Перегнулся через соседнее сиденье, достал из бардачка красное удостоверение с золотым гербовым тиснением.
– Что ты там бормочешь? Права и техпаспорт, я сказал.
Лупоглазый подал удостоверение Малышеву и попросил почти примирительно:
– Сержант, давай не будем усугублять.
В этот момент Малышев еще мог протянуть Лупоглазому его удостоверение, отдать честь и вернуться к созерцанию марева, но, к сожалению, последняя фраза, примирительная по содержанию, была произнесена оскорбительно покровительственным тоном.
Буквы плясали у Малышева перед глазами. Он едва сумел их сложить в слова «помощник депутата Государственной думы».

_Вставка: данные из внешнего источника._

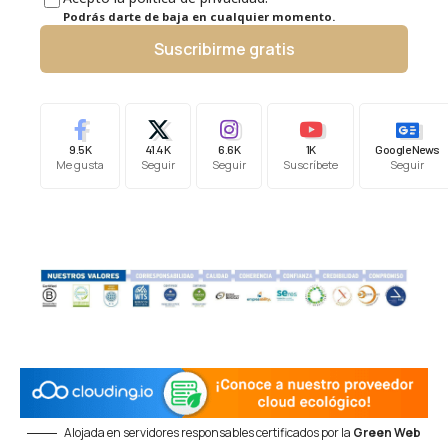
Podrás darte de baja en cualquier momento.
Suscribirme gratis
9.5K
41.4K
6.6K
1K
Google News
Me gusta
Seguir
Seguir
Suscríbete
Seguir
Alojada en servidores responsables certificados por la
Green Web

Малышев убрал удостоверение в нагрудный карман.
– Откройте багажник, – сказал он.
Лупоглазый криво усмехнулся:
– Серьезно?
Вместо ответа Малышев развернулся и двинулся к багажнику.
– Перегрелся, сержант, – проворчал Лупоглазый, но протянул руку и нажал нужную кнопку. Крышка багажника щелкнула и приподнялась как раз в тот момент, когда Малышев подошел. Он подцепил крышку кончиками пальцев и открыл ее. В багажнике лежали полупрозрачная пластиковая канистра, черные резиновые сапоги и монтировка.
Через секунду Малышев шел к кабине. В руке покачивалась канистра. Через ручку канистры была продета монтировка, как будто Малышев боялся испачкаться. Внутри канистры бултыхало.
Малышев поставил канистру на асфальт, аккуратно вынул монтировку и положил рядом. Лупоглазый смотрел на него со скучающим выражением лица.